>>>

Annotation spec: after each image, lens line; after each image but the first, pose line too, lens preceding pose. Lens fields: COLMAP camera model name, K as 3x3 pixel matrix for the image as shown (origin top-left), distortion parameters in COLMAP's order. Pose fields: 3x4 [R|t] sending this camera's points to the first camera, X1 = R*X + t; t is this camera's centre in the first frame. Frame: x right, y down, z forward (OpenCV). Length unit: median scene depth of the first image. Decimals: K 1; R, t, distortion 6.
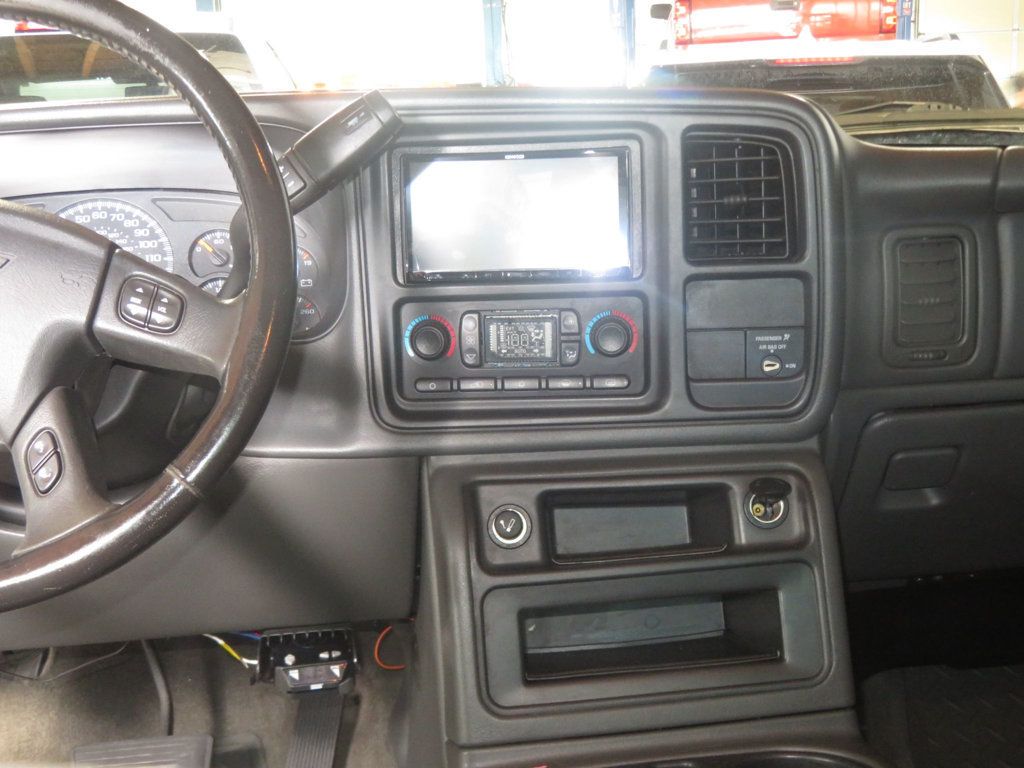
lens RADIAL K [[1244.8, 0, 512.0], [0, 1244.8, 384.0], [0, 0, 1]] dist [-0.024110, -0.022334]
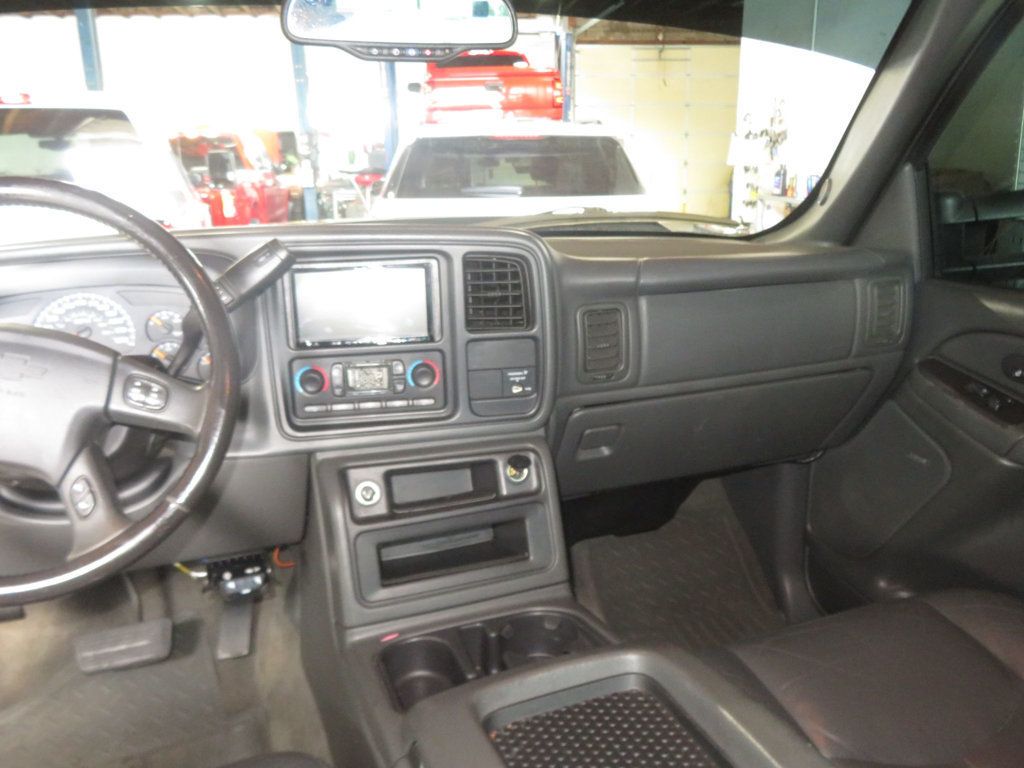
lens RADIAL K [[801.6, 0, 508.0], [0, 801.6, 381.0], [0, 0, 1]] dist [-0.024721, 0.003696]
pose [[0.973416, -0.046030, 0.224370, -0.051973], [0.029894, 0.996751, 0.074789, -0.107902], [-0.227084, -0.066094, 0.971630, -0.075412]]
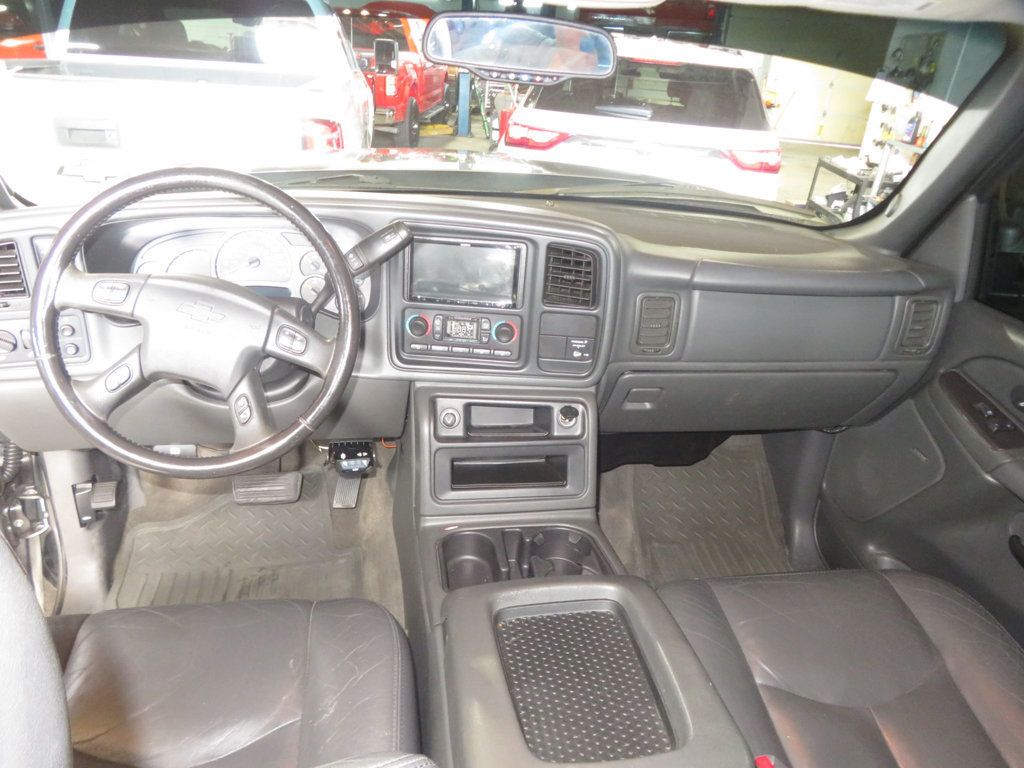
lens RADIAL K [[721.9, 0, 507.4], [0, 721.9, 388.6], [0, 0, 1]] dist [0.001016, 0.005270]
pose [[0.994122, 0.072822, 0.080113, -0.007238], [-0.090713, 0.964188, 0.249223, -0.253411], [-0.059095, -0.255025, 0.965127, -0.208992]]
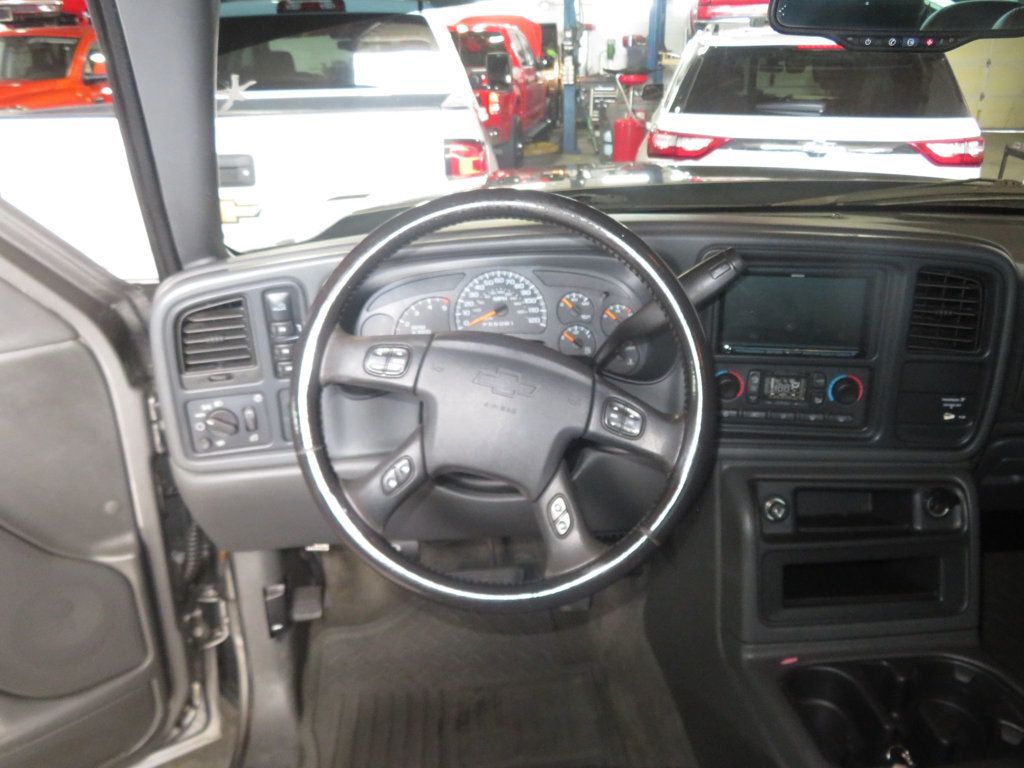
lens RADIAL K [[801.6, 0, 508.0], [0, 801.6, 381.0], [0, 0, 1]] dist [-0.024721, 0.003696]
pose [[0.997762, 0.046141, -0.048384, -0.295313], [-0.035670, 0.979455, 0.198482, -0.234031], [0.056548, -0.196312, 0.978910, -0.003479]]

<<<

— What to produce —
Your copy of the listing should match it exactly, apart from the pictures, which are left out.

— Problem solution —
Annotation spec: after each image, lens line; after each image but the first, pose line too, lens preceding pose. Lens fields: COLMAP camera model name, K as 3x3 pixel matrix for the image as shown (origin top-left), distortion parameters in COLMAP's order. Pose fields: 3x4 [R|t] sending this camera's points to the first camera, X1 = R*X + t; t is this camera's centre in the first frame. Frame: x right, y down, z forward (OpenCV). Length unit: median scene depth of the first image. Decimals: K 1; R, t, distortion 6.
lens RADIAL K [[1244.8, 0, 512.0], [0, 1244.8, 384.0], [0, 0, 1]] dist [-0.024110, -0.022334]
lens RADIAL K [[801.6, 0, 508.0], [0, 801.6, 381.0], [0, 0, 1]] dist [-0.024721, 0.003696]
pose [[0.973416, -0.046030, 0.224370, -0.051973], [0.029894, 0.996751, 0.074789, -0.107902], [-0.227084, -0.066094, 0.971630, -0.075412]]
lens RADIAL K [[721.9, 0, 507.4], [0, 721.9, 388.6], [0, 0, 1]] dist [0.001016, 0.005270]
pose [[0.994122, 0.072822, 0.080113, -0.007238], [-0.090713, 0.964188, 0.249223, -0.253411], [-0.059095, -0.255025, 0.965127, -0.208992]]
lens RADIAL K [[801.6, 0, 508.0], [0, 801.6, 381.0], [0, 0, 1]] dist [-0.024721, 0.003696]
pose [[0.997762, 0.046141, -0.048384, -0.295313], [-0.035670, 0.979455, 0.198482, -0.234031], [0.056548, -0.196312, 0.978910, -0.003479]]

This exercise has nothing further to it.